Viendront alors les graphies « patoisantes ». Par exemple, au XVIIIe, celle de l’abbé Fabre, natif de Sommières (Histoira dé Jean l’an prés) et au XIXe, celle du fabuliste Jean Bigot de Nîmes (Li Bourgadièro). L’Alésien Sauvages essaiera de transcrire les sons propres à sa langue par une graphie très savante mais trop complexe.
Mais ces « patoisants », en plus d’introduire de nombreux gallicismes, en sont réduits à employer des systèmes graphiques tous différents et qui, s’inspirant du système français, pas fait pour leur langue, la dénaturent et rendent leurs textes quelquefois obscurs.
Il faudra attendre le Félibrige [6] (1854) et le succès de la Miréio (Mireille) de Mistral (1859), écrite en provençal rhodanien commun aux deux rives – donc à une grande partie du Gard – pour voir un essai systématique à la fois de graphie et d’épuration de la langue trop « patoisée » par les prédécesseurs.
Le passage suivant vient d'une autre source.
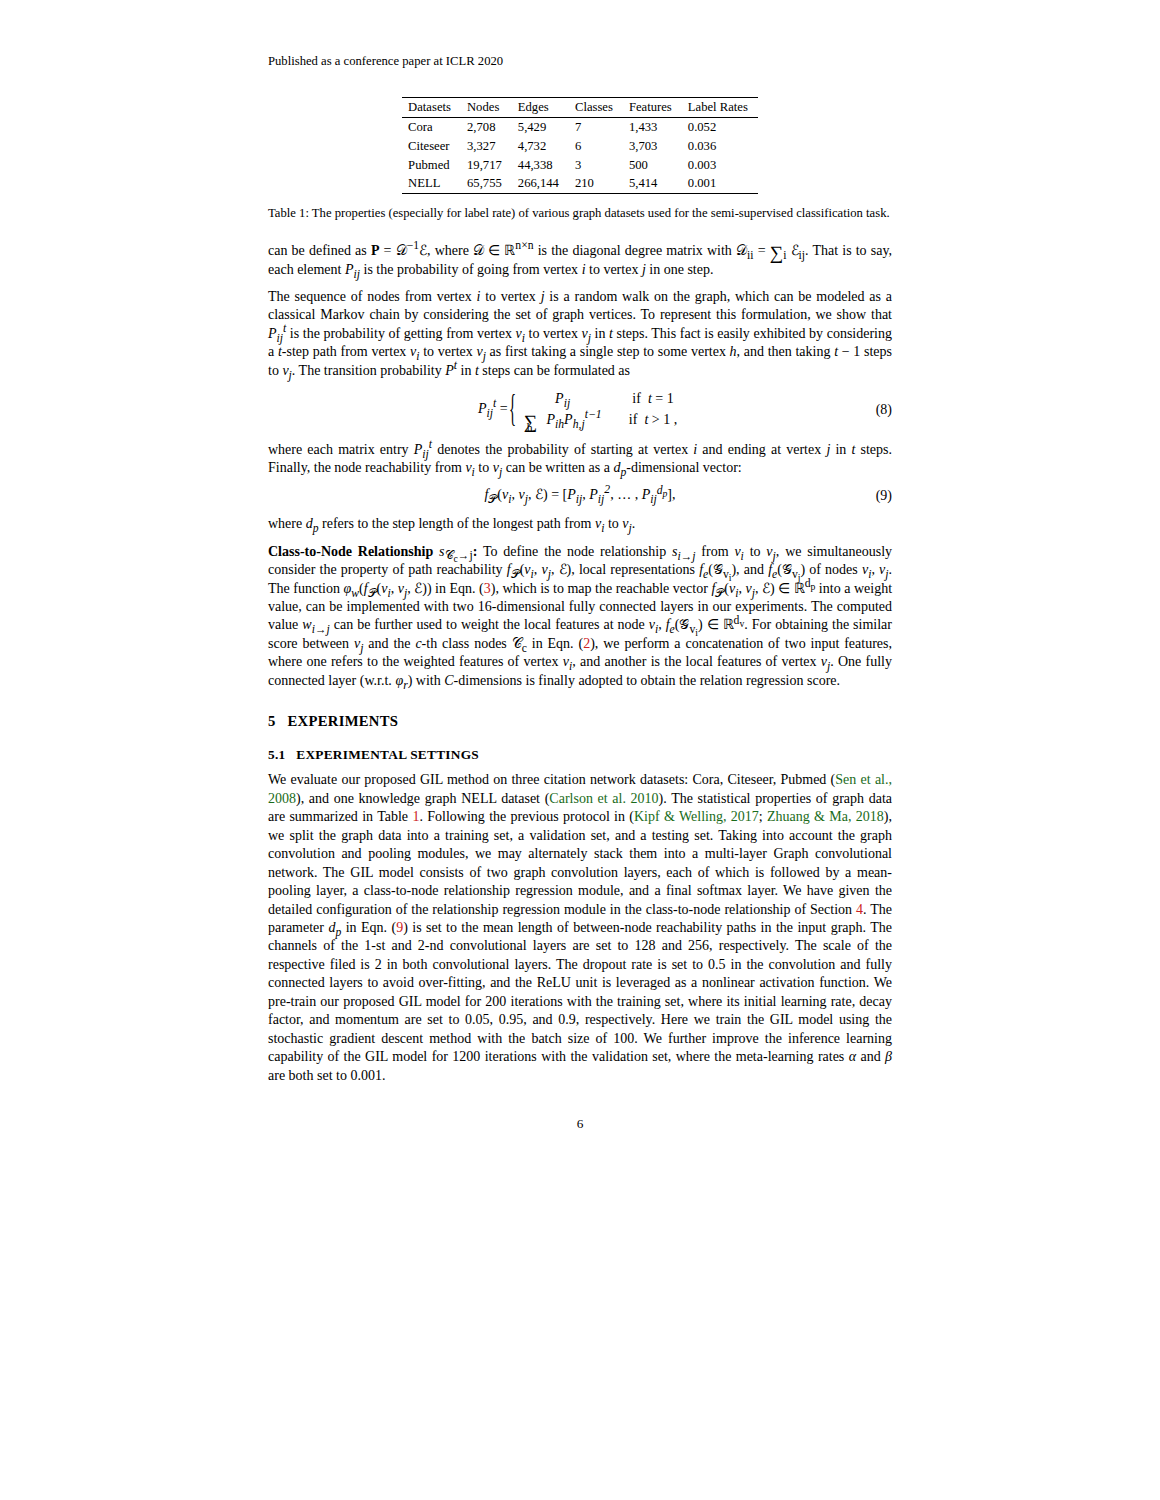Published as a conference paper at ICLR 2020
| Datasets | Nodes | Edges | Classes | Features | Label Rates |
| --- | --- | --- | --- | --- | --- |
| Cora | 2,708 | 5,429 | 7 | 1,433 | 0.052 |
| Citeseer | 3,327 | 4,732 | 6 | 3,703 | 0.036 |
| Pubmed | 19,717 | 44,338 | 3 | 500 | 0.003 |
| NELL | 65,755 | 266,144 | 210 | 5,414 | 0.001 |
Table 1: The properties (especially for label rate) of various graph datasets used for the semi-supervised classification task.
can be defined as P = 𝒟−1ℰ, where 𝒟 ∈ ℝn×n is the diagonal degree matrix with 𝒟ii = ∑i ℰij. That is to say, each element Pij is the probability of going from vertex i to vertex j in one step.
The sequence of nodes from vertex i to vertex j is a random walk on the graph, which can be modeled as a classical Markov chain by considering the set of graph vertices. To represent this formulation, we show that Pijt is the probability of getting from vertex vi to vertex vj in t steps. This fact is easily exhibited by considering a t-step path from vertex vi to vertex vj as first taking a single step to some vertex h, and then taking t − 1 steps to vj. The transition probability Pt in t steps can be formulated as
Pijt = {
| P ij | if t = 1 |
| ∑ h P ih P h,j t−1 | if t > 1 , |
(8)
where each matrix entry Pijt denotes the probability of starting at vertex i and ending at vertex j in t steps. Finally, the node reachability from vi to vj can be written as a dp-dimensional vector:
f𝒫(vi, vj, ℰ) = [Pij, Pij2, … , Pijdp], (9)
where dp refers to the step length of the longest path from vi to vj.
Class-to-Node Relationship s𝒞c→j: To define the node relationship si→j from vi to vj, we simultaneously consider the property of path reachability f𝒫(vi, vj, ℰ), local representations fe(𝒢vi), and fe(𝒢vj) of nodes vi, vj. The function φw(f𝒫(vi, vj, ℰ)) in Eqn. (3), which is to map the reachable vector f𝒫(vi, vj, ℰ) ∈ ℝdp into a weight value, can be implemented with two 16-dimensional fully connected layers in our experiments. The computed value wi→j can be further used to weight the local features at node vi, fe(𝒢vi) ∈ ℝdv. For obtaining the similar score between vj and the c-th class nodes 𝒞c in Eqn. (2), we perform a concatenation of two input features, where one refers to the weighted features of vertex vi, and another is the local features of vertex vj. One fully connected layer (w.r.t. φr) with C-dimensions is finally adopted to obtain the relation regression score.
5 Experiments
5.1 Experimental Settings
We evaluate our proposed GIL method on three citation network datasets: Cora, Citeseer, Pubmed (Sen et al., 2008), and one knowledge graph NELL dataset (Carlson et al. 2010). The statistical properties of graph data are summarized in Table 1. Following the previous protocol in (Kipf & Welling, 2017; Zhuang & Ma, 2018), we split the graph data into a training set, a validation set, and a testing set. Taking into account the graph convolution and pooling modules, we may alternately stack them into a multi-layer Graph convolutional network. The GIL model consists of two graph convolution layers, each of which is followed by a mean-pooling layer, a class-to-node relationship regression module, and a final softmax layer. We have given the detailed configuration of the relationship regression module in the class-to-node relationship of Section 4. The parameter dp in Eqn. (9) is set to the mean length of between-node reachability paths in the input graph. The channels of the 1-st and 2-nd convolutional layers are set to 128 and 256, respectively. The scale of the respective filed is 2 in both convolutional layers. The dropout rate is set to 0.5 in the convolution and fully connected layers to avoid over-fitting, and the ReLU unit is leveraged as a nonlinear activation function. We pre-train our proposed GIL model for 200 iterations with the training set, where its initial learning rate, decay factor, and momentum are set to 0.05, 0.95, and 0.9, respectively. Here we train the GIL model using the stochastic gradient descent method with the batch size of 100. We further improve the inference learning capability of the GIL model for 1200 iterations with the validation set, where the meta-learning rates α and β are both set to 0.001.
6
Cependant ce système s’inféoda, lui aussi, au système français, (le digraphe OU) et décida de ne pas noter certains sons qui ne se prononçaient plus en Provence (notamment les S du pluriel) pourtant bien présents dans le Languedoc si voisin – et donc une grande partie du Gard.
Mistral, en linguiste conscient du génie de sa langue, écrivait, vingt ans après la création du Félibrige :
« Il faut expulser hardiment les gallicismes et appliquer à nos dialectes modernes le système orthographique des troubadours du XIIIe siècle. » [7]
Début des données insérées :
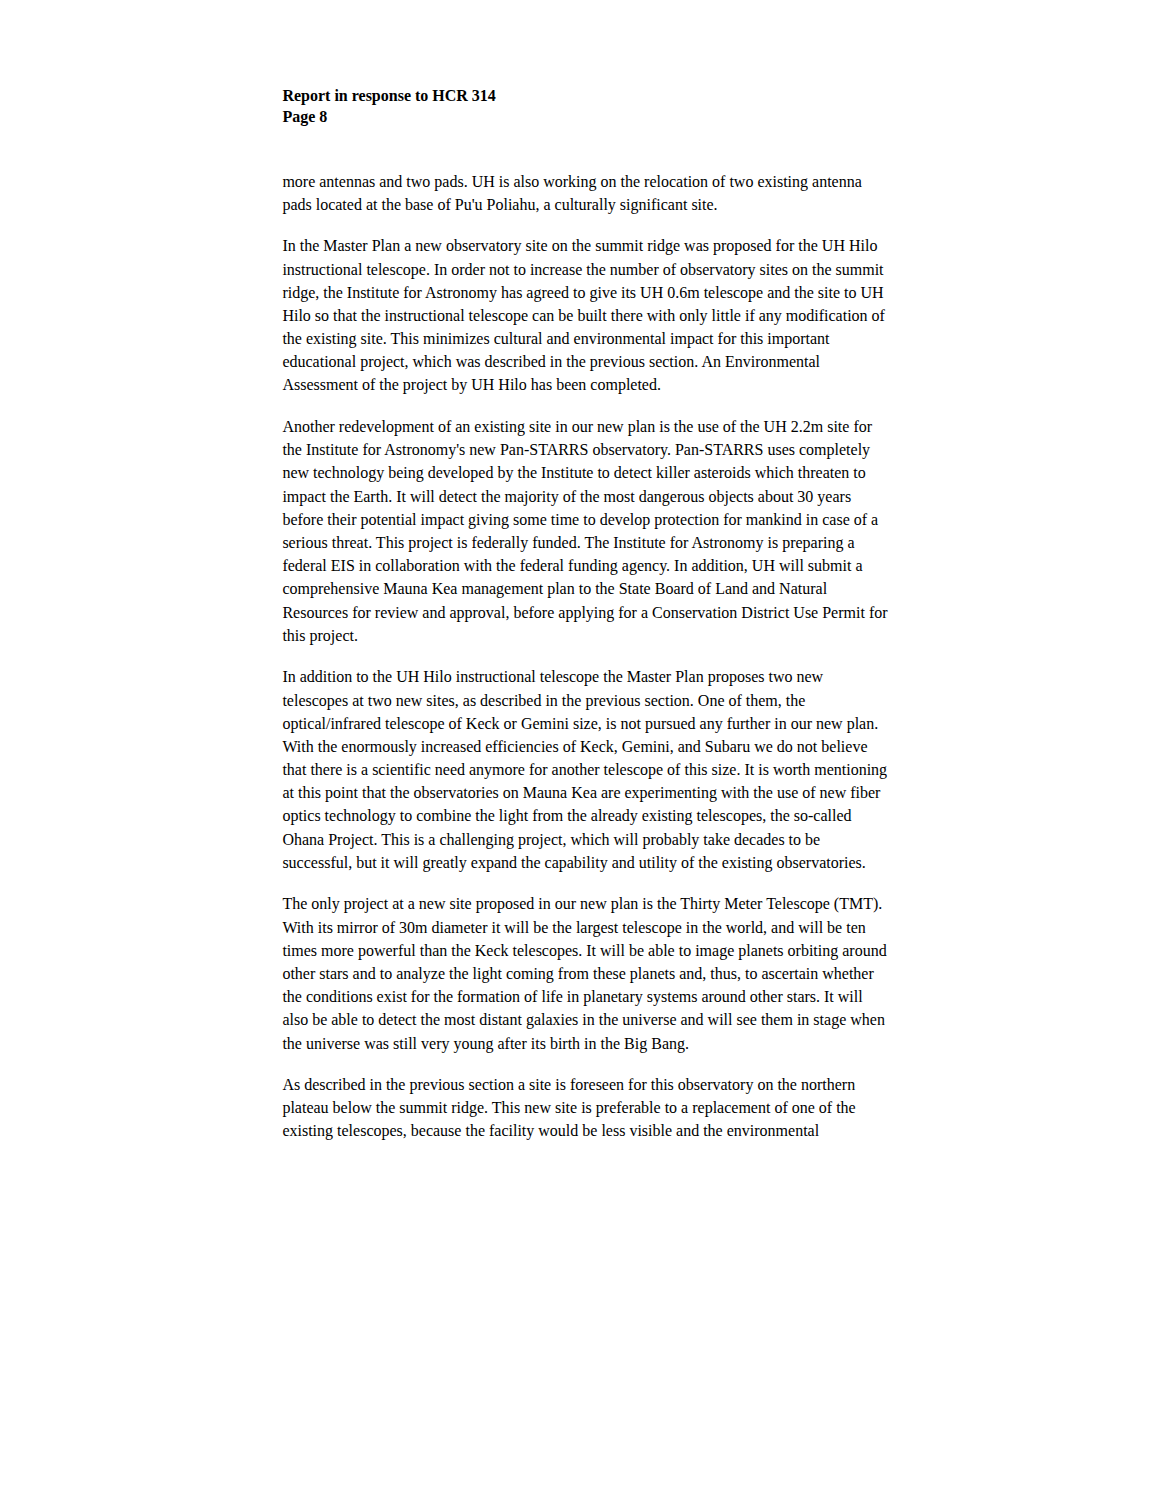Report in response to HCR 314 Page 8
more antennas and two pads. UH is also working on the relocation of two existing antenna pads located at the base of Pu'u Poliahu, a culturally significant site.
In the Master Plan a new observatory site on the summit ridge was proposed for the UH Hilo instructional telescope. In order not to increase the number of observatory sites on the summit ridge, the Institute for Astronomy has agreed to give its UH 0.6m telescope and the site to UH Hilo so that the instructional telescope can be built there with only little if any modification of the existing site. This minimizes cultural and environmental impact for this important educational project, which was described in the previous section. An Environmental Assessment of the project by UH Hilo has been completed.
Another redevelopment of an existing site in our new plan is the use of the UH 2.2m site for the Institute for Astronomy's new Pan-STARRS observatory. Pan-STARRS uses completely new technology being developed by the Institute to detect killer asteroids which threaten to impact the Earth. It will detect the majority of the most dangerous objects about 30 years before their potential impact giving some time to develop protection for mankind in case of a serious threat. This project is federally funded. The Institute for Astronomy is preparing a federal EIS in collaboration with the federal funding agency. In addition, UH will submit a comprehensive Mauna Kea management plan to the State Board of Land and Natural Resources for review and approval, before applying for a Conservation District Use Permit for this project.
In addition to the UH Hilo instructional telescope the Master Plan proposes two new telescopes at two new sites, as described in the previous section. One of them, the optical/infrared telescope of Keck or Gemini size, is not pursued any further in our new plan. With the enormously increased efficiencies of Keck, Gemini, and Subaru we do not believe that there is a scientific need anymore for another telescope of this size. It is worth mentioning at this point that the observatories on Mauna Kea are experimenting with the use of new fiber optics technology to combine the light from the already existing telescopes, the so-called Ohana Project. This is a challenging project, which will probably take decades to be successful, but it will greatly expand the capability and utility of the existing observatories.
The only project at a new site proposed in our new plan is the Thirty Meter Telescope (TMT). With its mirror of 30m diameter it will be the largest telescope in the world, and will be ten times more powerful than the Keck telescopes. It will be able to image planets orbiting around other stars and to analyze the light coming from these planets and, thus, to ascertain whether the conditions exist for the formation of life in planetary systems around other stars. It will also be able to detect the most distant galaxies in the universe and will see them in stage when the universe was still very young after its birth in the Big Bang.
As described in the previous section a site is foreseen for this observatory on the northern plateau below the summit ridge. This new site is preferable to a replacement of one of the existing telescopes, because the facility would be less visible and the environmental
On ne saurait mieux dire ! Pourtant il fut finalement la victime du succès de son chef d’œuvre déjà célèbre : ainsi la langue s’emprisonna dans le carcan d’une graphie trop petite pour elle.
Nombreux dans le Gard sont ceux qui, se réclamant peu ou prou du Félibrige, se contenteront de ce système qui ne gêne… que la compréhension de leurs œuvres dans l’ensemble occitan ! Nous ne citerons que le Bagnolais Léon Alègre (XIXe), Baptiste Bonnet de Bellegarde (Vido d’Enfant, 1894), Maurice Poussot de Cavillargues (Caminavo Soulet, 1976) sans compter tous les amateurs à la graphie souvent plus qu’hésitante.
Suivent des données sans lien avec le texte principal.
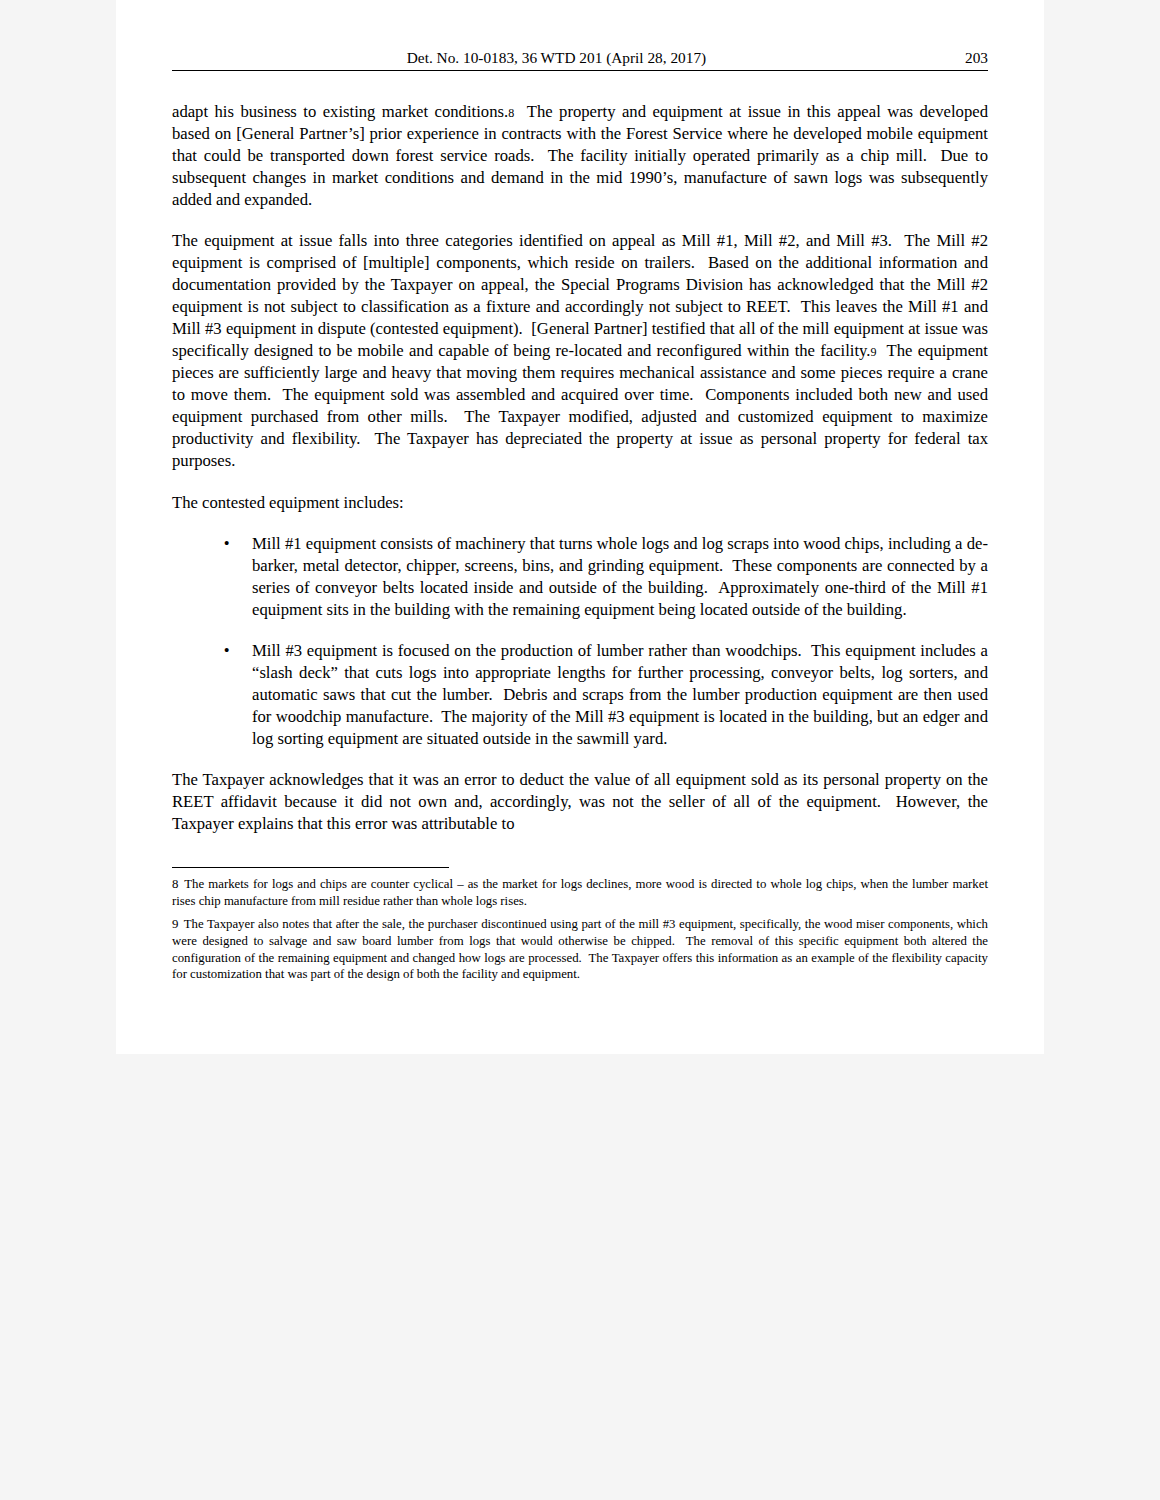Det. No. 10-0183, 36 WTD 201 (April 28, 2017) 203
adapt his business to existing market conditions.8 The property and equipment at issue in this appeal was developed based on [General Partner’s] prior experience in contracts with the Forest Service where he developed mobile equipment that could be transported down forest service roads. The facility initially operated primarily as a chip mill. Due to subsequent changes in market conditions and demand in the mid 1990’s, manufacture of sawn logs was subsequently added and expanded.
The equipment at issue falls into three categories identified on appeal as Mill #1, Mill #2, and Mill #3. The Mill #2 equipment is comprised of [multiple] components, which reside on trailers. Based on the additional information and documentation provided by the Taxpayer on appeal, the Special Programs Division has acknowledged that the Mill #2 equipment is not subject to classification as a fixture and accordingly not subject to REET. This leaves the Mill #1 and Mill #3 equipment in dispute (contested equipment). [General Partner] testified that all of the mill equipment at issue was specifically designed to be mobile and capable of being re-located and reconfigured within the facility.9 The equipment pieces are sufficiently large and heavy that moving them requires mechanical assistance and some pieces require a crane to move them. The equipment sold was assembled and acquired over time. Components included both new and used equipment purchased from other mills. The Taxpayer modified, adjusted and customized equipment to maximize productivity and flexibility. The Taxpayer has depreciated the property at issue as personal property for federal tax purposes.
The contested equipment includes:
Mill #1 equipment consists of machinery that turns whole logs and log scraps into wood chips, including a de-barker, metal detector, chipper, screens, bins, and grinding equipment. These components are connected by a series of conveyor belts located inside and outside of the building. Approximately one-third of the Mill #1 equipment sits in the building with the remaining equipment being located outside of the building.
Mill #3 equipment is focused on the production of lumber rather than woodchips. This equipment includes a “slash deck” that cuts logs into appropriate lengths for further processing, conveyor belts, log sorters, and automatic saws that cut the lumber. Debris and scraps from the lumber production equipment are then used for woodchip manufacture. The majority of the Mill #3 equipment is located in the building, but an edger and log sorting equipment are situated outside in the sawmill yard.
The Taxpayer acknowledges that it was an error to deduct the value of all equipment sold as its personal property on the REET affidavit because it did not own and, accordingly, was not the seller of all of the equipment. However, the Taxpayer explains that this error was attributable to
8 The markets for logs and chips are counter cyclical – as the market for logs declines, more wood is directed to whole log chips, when the lumber market rises chip manufacture from mill residue rather than whole logs rises.
9 The Taxpayer also notes that after the sale, the purchaser discontinued using part of the mill #3 equipment, specifically, the wood miser components, which were designed to salvage and saw board lumber from logs that would otherwise be chipped. The removal of this specific equipment both altered the configuration of the remaining equipment and changed how logs are processed. The Taxpayer offers this information as an example of the flexibility capacity for customization that was part of the design of both the facility and equipment.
Les félibres ont néanmoins fortement marqué le Gard, surtout dans sa partie provençale : les villes et villages ont donné à leurs rues des noms de félibres. À Nîmes, on trouve les noms des plus obscurs (Charloun Rieu, Louis Roumieux) aux plus grands des « primadier » (fondateurs) (Mistral, Aubanel, Roumanille). Même une rue Coupo Santo, cet hymne éminemment félibréen dans lequel le Midi se reconnaît tout entier et que l’on chante encore souvent à l’issue de nombreuses manifestations.
Restait donc à créer une graphie qui rende compte dans toutes ses variantes de l’ensemble de la langue et donc de la langue du Gard. Pour cela, s’inspirant des recommandations de Mistral lui-même, fut créé le système graphique de l’IEO (Institut d’Estudis Occitans). Il se fonde sur la graphie « des troubadours » en l’adaptant à l’état moderne de la langue. C’est ce système que j’utilise ici.
Le vrai visage de notre occitan
Ce développement, le plus court possible, paraîtra peut-être ardu au lecteur. Cependant, comment rendre compte de l’originalité d’une langue et de son écriture sans ce détour ?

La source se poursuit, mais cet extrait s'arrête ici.